News

June 12, 2009

June 12: Nigeria’s democratic future bleak —NBA

By  Ola Ajayi, Victor Ahiuma-Young and Olasunkanmi Akoni
President of the Nigerian Bar Association (NBA), Mr. Rotimi Akeredolu (SAN) and a former governor of old Oyo State, Dr. Omololu Olunloyo, yesterday brought the memory of June 12 to life in Ibadan as the former said the democratic future of the country was bleak.

Speaking at different fora, Olunloyo, who delivered the first annual memorial lecture in honour of the late top Ibadan politician, Chief Lamidi Adedibu, argued that the former military president, General Ibrahim Babangida, did not hand over to the winner of the June 12, 1993 presidential election, the late Chief Moshood Abiola, because of his close affinity with the military.

Sixteen years after the annulment of 1993 presidential election, the Coalition of Oodua Self-Determination Groups (COSEG), yesterday demanded the release of the remaining results of the election, just as it demanded an edifice to be built in honour of the late democrat.

Speaking on the June 12 election results that are yet to be released by the then National Electoral Commission (NEC), which it was believed is still in the possession of the Federal Government, COSEG helmsman said it should be released and Abiola declared winner post-humously.

According to Olunloyo,  ”How would they have allowed him to come around and be their President? Somebody who was more or less a ‘super SSS,’ who knew every secret in the military and of the military men.

“They knew that if somebody like him became their President, they would have been in the soup because of their secrets,” he stated.

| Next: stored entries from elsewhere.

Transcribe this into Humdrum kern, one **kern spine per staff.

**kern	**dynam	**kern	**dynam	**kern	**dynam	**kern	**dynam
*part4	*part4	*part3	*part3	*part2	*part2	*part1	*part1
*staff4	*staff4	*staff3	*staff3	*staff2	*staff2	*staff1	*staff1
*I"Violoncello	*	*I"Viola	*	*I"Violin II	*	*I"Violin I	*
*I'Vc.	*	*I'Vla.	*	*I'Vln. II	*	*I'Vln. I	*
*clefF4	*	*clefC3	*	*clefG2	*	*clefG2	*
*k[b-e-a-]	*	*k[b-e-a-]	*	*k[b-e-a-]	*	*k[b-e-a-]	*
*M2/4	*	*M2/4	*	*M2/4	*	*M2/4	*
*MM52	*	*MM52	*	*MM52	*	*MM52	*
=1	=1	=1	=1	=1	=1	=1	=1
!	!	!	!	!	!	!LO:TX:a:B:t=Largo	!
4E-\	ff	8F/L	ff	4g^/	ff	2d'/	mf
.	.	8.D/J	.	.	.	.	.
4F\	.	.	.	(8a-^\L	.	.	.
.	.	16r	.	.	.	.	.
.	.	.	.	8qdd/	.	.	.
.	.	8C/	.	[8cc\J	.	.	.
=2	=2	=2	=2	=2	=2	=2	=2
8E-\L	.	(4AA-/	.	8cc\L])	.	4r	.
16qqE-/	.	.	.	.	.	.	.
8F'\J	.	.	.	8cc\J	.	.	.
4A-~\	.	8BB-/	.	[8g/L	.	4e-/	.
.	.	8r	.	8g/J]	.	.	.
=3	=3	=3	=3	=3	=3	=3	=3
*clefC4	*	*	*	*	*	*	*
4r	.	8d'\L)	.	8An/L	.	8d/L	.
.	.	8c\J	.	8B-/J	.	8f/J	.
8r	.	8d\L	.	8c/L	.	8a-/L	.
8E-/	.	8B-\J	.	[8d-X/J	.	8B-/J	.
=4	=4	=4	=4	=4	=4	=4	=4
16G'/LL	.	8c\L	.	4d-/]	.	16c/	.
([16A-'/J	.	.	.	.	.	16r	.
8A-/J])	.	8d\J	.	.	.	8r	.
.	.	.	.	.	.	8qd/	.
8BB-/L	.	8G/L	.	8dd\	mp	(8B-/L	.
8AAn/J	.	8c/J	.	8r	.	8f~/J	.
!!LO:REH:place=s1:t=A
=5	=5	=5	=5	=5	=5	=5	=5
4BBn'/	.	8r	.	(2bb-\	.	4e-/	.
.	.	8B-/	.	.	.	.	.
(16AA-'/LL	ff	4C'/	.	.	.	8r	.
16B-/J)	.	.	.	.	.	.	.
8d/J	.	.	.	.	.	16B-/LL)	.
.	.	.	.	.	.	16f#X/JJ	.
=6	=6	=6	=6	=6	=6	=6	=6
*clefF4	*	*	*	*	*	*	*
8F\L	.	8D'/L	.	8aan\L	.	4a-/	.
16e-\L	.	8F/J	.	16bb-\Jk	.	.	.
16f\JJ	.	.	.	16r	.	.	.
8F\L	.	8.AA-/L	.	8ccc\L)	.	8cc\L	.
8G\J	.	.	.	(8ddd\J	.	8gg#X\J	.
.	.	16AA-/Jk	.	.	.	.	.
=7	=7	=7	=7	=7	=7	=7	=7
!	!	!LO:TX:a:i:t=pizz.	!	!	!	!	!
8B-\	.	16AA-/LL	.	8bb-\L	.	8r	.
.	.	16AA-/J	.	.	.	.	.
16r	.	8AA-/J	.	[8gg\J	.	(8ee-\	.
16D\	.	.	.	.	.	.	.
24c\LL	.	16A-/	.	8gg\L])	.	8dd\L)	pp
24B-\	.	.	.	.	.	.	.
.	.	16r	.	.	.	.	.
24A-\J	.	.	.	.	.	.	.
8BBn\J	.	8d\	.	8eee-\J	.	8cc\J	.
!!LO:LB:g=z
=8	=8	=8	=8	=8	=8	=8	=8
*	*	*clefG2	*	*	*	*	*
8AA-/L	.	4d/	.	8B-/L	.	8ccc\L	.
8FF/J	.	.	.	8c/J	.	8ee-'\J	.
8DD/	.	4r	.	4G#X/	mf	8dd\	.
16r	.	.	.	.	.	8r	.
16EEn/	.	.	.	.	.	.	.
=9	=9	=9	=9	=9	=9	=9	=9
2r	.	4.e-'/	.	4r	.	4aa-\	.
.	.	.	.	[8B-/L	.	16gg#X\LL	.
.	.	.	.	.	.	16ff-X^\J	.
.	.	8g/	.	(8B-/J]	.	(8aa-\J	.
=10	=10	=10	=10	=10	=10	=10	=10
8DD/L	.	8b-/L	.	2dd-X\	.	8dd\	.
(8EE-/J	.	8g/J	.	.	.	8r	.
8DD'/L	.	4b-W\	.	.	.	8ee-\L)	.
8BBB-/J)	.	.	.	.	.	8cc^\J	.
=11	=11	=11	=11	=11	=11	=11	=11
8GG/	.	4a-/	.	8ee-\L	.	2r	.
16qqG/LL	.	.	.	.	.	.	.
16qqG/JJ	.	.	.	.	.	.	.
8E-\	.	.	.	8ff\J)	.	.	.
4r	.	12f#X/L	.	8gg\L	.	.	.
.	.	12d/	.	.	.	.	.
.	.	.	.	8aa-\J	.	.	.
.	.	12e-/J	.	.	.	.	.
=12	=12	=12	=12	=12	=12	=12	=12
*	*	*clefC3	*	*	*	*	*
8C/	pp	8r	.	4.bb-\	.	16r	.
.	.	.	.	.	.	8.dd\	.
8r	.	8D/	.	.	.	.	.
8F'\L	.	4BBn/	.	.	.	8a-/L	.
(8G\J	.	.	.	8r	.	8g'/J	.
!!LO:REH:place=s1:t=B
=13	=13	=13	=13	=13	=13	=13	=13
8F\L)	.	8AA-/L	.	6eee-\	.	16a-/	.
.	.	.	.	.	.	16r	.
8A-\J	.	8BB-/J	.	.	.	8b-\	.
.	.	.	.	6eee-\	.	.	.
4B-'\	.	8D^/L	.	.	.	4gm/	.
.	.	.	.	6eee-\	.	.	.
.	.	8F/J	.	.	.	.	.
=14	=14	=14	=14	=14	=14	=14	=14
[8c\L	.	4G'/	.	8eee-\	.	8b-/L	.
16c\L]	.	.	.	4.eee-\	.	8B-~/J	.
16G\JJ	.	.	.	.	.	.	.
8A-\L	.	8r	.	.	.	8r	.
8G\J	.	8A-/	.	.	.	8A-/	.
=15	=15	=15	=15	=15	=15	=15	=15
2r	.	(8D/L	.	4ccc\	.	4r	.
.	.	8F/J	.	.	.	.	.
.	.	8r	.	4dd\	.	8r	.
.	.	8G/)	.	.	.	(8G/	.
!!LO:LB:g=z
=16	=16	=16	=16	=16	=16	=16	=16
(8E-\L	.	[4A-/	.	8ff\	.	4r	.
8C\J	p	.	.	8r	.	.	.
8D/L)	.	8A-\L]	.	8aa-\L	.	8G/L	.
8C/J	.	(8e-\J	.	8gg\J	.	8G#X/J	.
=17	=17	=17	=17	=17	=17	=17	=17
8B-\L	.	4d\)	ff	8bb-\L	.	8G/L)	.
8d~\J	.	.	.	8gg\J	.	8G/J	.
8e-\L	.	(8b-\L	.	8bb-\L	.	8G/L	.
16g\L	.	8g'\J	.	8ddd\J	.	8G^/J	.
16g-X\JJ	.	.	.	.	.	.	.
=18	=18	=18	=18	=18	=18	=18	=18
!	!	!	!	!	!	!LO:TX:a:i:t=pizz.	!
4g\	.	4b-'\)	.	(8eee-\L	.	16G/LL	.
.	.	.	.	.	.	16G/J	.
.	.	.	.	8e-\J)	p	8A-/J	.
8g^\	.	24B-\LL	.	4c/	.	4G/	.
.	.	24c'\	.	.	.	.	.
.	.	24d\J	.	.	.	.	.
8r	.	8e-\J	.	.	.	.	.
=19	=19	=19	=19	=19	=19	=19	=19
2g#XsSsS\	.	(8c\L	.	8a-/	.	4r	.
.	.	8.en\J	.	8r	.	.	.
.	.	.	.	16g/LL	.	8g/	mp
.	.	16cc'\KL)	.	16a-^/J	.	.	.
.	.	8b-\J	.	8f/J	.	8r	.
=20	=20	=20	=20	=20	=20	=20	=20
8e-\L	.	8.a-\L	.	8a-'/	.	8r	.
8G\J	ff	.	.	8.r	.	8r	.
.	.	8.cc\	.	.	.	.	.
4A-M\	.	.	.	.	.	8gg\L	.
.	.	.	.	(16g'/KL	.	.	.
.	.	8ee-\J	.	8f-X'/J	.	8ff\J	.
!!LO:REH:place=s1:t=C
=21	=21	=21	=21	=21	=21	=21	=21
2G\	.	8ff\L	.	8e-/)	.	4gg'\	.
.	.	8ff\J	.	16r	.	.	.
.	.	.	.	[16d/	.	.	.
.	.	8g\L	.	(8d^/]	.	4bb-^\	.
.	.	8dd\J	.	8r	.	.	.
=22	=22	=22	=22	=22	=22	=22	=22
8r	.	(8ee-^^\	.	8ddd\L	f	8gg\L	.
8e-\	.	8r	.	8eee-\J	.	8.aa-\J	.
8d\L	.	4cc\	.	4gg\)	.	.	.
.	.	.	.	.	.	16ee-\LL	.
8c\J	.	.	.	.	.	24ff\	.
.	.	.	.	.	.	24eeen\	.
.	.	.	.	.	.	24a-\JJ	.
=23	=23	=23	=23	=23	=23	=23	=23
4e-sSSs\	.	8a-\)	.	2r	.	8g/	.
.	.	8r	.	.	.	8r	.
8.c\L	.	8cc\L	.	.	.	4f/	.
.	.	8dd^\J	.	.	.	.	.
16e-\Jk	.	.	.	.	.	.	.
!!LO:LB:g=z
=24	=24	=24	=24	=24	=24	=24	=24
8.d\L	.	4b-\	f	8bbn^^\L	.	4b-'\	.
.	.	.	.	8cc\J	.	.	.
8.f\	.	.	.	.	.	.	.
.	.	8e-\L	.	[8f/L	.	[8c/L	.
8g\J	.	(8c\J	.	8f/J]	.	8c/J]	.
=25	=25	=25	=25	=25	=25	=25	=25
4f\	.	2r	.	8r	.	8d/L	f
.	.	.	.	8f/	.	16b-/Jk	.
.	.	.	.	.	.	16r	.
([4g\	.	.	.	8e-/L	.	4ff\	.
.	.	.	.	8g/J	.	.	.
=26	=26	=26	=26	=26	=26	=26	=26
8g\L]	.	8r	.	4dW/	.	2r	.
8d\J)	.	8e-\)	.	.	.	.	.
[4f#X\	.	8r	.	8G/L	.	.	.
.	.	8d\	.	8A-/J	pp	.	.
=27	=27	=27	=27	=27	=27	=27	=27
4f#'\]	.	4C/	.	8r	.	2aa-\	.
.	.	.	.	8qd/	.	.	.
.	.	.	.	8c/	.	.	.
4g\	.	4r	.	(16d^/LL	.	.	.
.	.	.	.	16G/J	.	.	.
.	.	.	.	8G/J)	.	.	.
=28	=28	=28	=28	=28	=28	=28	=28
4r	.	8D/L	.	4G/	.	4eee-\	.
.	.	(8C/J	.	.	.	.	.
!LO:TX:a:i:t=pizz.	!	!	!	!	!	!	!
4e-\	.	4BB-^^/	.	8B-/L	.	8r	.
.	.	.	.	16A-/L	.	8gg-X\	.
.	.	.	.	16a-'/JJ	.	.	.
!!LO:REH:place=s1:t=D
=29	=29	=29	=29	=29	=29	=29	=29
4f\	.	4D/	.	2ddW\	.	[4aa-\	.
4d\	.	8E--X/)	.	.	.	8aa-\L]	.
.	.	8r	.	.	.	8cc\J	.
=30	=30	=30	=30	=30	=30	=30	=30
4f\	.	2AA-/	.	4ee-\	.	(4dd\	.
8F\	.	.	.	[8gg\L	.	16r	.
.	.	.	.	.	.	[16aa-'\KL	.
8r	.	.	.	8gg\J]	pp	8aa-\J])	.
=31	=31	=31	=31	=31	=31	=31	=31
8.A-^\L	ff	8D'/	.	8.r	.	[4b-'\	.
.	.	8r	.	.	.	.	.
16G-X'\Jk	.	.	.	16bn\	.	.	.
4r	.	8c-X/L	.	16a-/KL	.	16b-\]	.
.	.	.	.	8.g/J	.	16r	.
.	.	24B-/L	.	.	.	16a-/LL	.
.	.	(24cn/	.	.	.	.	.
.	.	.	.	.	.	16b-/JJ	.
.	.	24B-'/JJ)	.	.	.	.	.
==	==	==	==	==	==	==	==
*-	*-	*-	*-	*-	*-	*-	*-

To Akeredolu, “The future is bleak, except people don’t want to be frank. The future appears bleak. But, it looks to me that the need is there for us to make an omelette.  And, if we are desirous of making an omelette, then we must be prepared to break eggs. In essence, therefore, we cannot make omelette without breaking eggs.”

He said it was regrettable that since June 12, 1993, up til now, we are yet to have what we can call a credible election in Nigeria, adding that this implied that ”we have learnt nothing.”

In his view,  “if we are not going to have this electoral fraud in perpetuity, then the need is there for people in a couple of states to put their feet down to say ‘our votes must count.’

“Until we are able to do that, then democracy has no stand in Nigeria. That means it has not taken any footing because the essence of democracy is for you to have the ability to vote, and that your vote would count. That is the point. That is democracy. Democracy is for you to make a choice of who represents you. But if you now have selection and imposition, then that is no democracy.”

June 12 to Akeredolu was “Executive impunity and Arbitrariness” where people just felt that whatever happens, they could do whatever they wanted to do and nothing would happen.

Olunloyo, speaking on the topic, ‘Lamidi Adedibu: The Political Titan and The Man’ said ‘Adedibu to some was a hero, a villain to others and an ordinary man like every mortal. He was not a saint nor a sinner. He was not controversial because there is no human being without a fault. He was loved by his admirers and was an incurable optimist who did not believe in failure.

Similarly, in a statement yesterday, United Action for Democracy (UAD), said as Nigerians  mark another June 12 anniversary , today, it brings to mind that the culture of impunity and executive lawlessness, t, electoral malpractices, economic and social deprivation and increasing waves of insecurity which the election of June 12 were to wish away were the mandate expressed by 14 million Nigerians on 12 June, 1993 presidential elections to be respected, are not yet over in the country.

UAD in statement by its Convener, Comrade Abiodun Aremu posited that “June 12 symbolism brings fresh memories of the conspiracy by the local ruling cabal and the American agents in the July 7, 1998 state-murder of Bashorun MKO Abiola who won the June 12, 1993 presidential election.

Equally is the unresolved question of justice in the judicial killing of Ken Saro-Wiwa and the other 8 Ogonis; the assassination of Pa Alfred Rewane, Kudirat Abiola and several other patriots that were either hounded, arbitrarily detained, and murdered.”